Rien ne bougeait, rien ne souffrait de sa magie. Essoufflée, elle grogna sa frustration et se laissa tomber sur le coussin rouge d’une jolie chaise de couleur miel. Elle posa les deux coudes sur la charmante table en pin ciré et se prit la tête entre les mains.
Amalia poussa un long soupir et se résigna : elle était détenue dans la plus coquette des prisons.
Elle passa ses cinq premiers jours de captivité au lit. Sueurs froides, crises de nerfs, vomissements, tremblements, hallucinations, fièvre.
Sans une seconde drogue pour se substituer au rakabat, le sevrage était insupportable.
L’odeur alléchante d’un bon morceau de viande rôti la tira de sa léthargie comateuse au matin du sixième jour. Elle fronça les sourcils et se redressa sur les coudes avec précaution. Plus de vertiges. Mieux.
Amalia se gratta le crâne et grimaça. La transpiration séchée collait ses cheveux sur son front poisseux et gras. Elle se laissa retomber sur son oreiller, mais l’odeur malsaine de sa sueur lui parut intolérable. Elle repoussa les couvertures, posa les deux pieds au sol et se releva très lentement. Le fumet d’un bon repas vint, une seconde fois, chatouiller ses narines. Son estomac se tordit douloureusement. Elle prit brutalement conscience de sa faim et écarta le paravent d’un geste fébrile.
Une part de rôti de bœuf accompagné d’un rösti croustillant trônait sur la table, près du feu. Quelqu’un était venu déposer le plat pendant son sommeil.
Un repas, concéda-t-elle, absolument délicieux.
Elle se doucha dans la minuscule – mais toujours aussi charmante – salle d’eau du chalet, puis, désœuvrée, tira une chaise jusqu’à la fenêtre et s’abîma dans la contemplation du paysage. Elle remonta une jambe sur l’assise, passa un bras autour et s’appuya sur le dossier et l’accoudoir.
Contrainte de se poser, elle n’avait pas eu l’esprit aussi clair depuis longtemps. Cet homme ne s’en sortirait pas comme ça, mais elle devait admettre qu’il l’avait tirée d’une belle spirale de connerie.
Amalia s’obligea au repos durant toute sa première demi-journée de lucidité… mais n’avait jamais été d’un tempérament calme. Très vite, elle se mit à tourner en rond comme une chimère en cage.
Un soir, elle retint un sursaut en découvrant un étroit meuble aux rayonnages remplis de livres. Cette bibliothèque se trouvait-elle vraiment là depuis le début de son enfermement ? La jeune femme n’aurait su l’affirmer. La méfiance passée, elle se surprit à apprécier tourner les pages de ces vieux exemplaires de papier fin, jaunis, parfois détachés.
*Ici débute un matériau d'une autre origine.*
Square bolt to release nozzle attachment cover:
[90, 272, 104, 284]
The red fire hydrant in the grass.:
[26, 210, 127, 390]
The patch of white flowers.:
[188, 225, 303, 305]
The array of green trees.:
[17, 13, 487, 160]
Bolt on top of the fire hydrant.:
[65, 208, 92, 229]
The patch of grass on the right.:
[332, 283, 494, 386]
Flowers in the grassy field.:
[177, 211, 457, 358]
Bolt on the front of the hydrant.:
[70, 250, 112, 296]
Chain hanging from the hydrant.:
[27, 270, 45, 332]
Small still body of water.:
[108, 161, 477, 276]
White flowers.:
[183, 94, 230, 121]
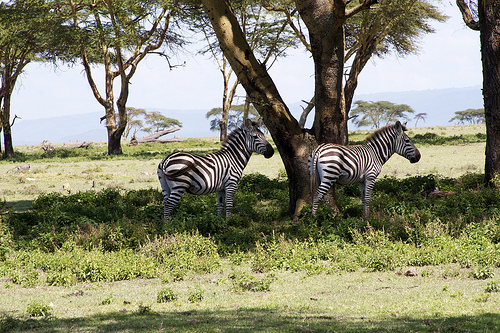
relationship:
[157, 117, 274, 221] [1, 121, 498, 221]
zebra on african plain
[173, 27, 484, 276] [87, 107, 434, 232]
tree shading zebras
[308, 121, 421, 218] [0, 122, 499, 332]
zebra walking on grass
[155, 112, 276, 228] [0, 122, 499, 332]
zebra walking on grass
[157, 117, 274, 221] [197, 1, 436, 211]
zebra near tree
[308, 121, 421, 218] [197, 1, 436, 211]
zebra near tree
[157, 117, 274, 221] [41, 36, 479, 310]
zebra in wild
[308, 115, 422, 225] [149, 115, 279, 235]
zebra following zebra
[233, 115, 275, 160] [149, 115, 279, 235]
head turned on zebra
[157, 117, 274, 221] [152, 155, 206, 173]
zebra wagging its tail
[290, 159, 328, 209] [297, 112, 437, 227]
tail of zebra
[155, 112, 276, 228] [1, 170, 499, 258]
zebra enjoying shade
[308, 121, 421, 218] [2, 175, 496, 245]
zebra enjoying shade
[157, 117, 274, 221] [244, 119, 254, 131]
zebra has ear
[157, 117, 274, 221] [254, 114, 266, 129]
zebra has ear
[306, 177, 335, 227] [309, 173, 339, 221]
part of leg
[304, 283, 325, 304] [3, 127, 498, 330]
part of ground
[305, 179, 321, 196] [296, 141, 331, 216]
part of tail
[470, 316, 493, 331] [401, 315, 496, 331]
part of shade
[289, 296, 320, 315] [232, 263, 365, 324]
part of ground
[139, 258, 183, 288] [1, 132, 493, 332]
part of plain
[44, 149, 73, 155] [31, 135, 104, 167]
part of bush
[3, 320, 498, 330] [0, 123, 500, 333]
edge of grass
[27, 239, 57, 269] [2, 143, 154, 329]
part of plain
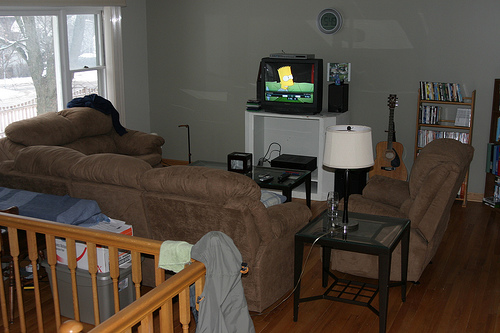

Contrairement aux autres sorciers, Amalia avait l’habitude de lire des livres, mais elle n’avait jamais eu l’occasion d’en manipuler de si vieux. Certains, d’origine humaine, étaient datés d’avant les années deux mille. De véritables antiquités.
Les enchanteurs utilisaient des cadres mnémotiques comme support de transmission : une toile tendue sur un châssis de bois, contre laquelle le sorcier projetait informations, textes ou souvenirs. Ces supports permettaient de stocker et diffuser du contenu très simplement, comme les tablettes que les humains utilisaient avant les Grands Cataclysmes. Amalia avait déjà vu ces gros rectangles noirs, à Aon, quand Johan avait été tiré au sort pour devenir Yasard. La Congrégation Atlantique disposait de trois appareils de ce type, mais l’usage de la technologie n’était réservé qu’aux situations d’urgence.
Les livres, par contre, les humains en collectionnaient des bibliothèques entières et ils en imprimaient encore beaucoup. Cela restait plus accessible que les ordinateurs. Elle s’en était moquée, puis s’était prise d’affection pour ce bois mort bien pratique.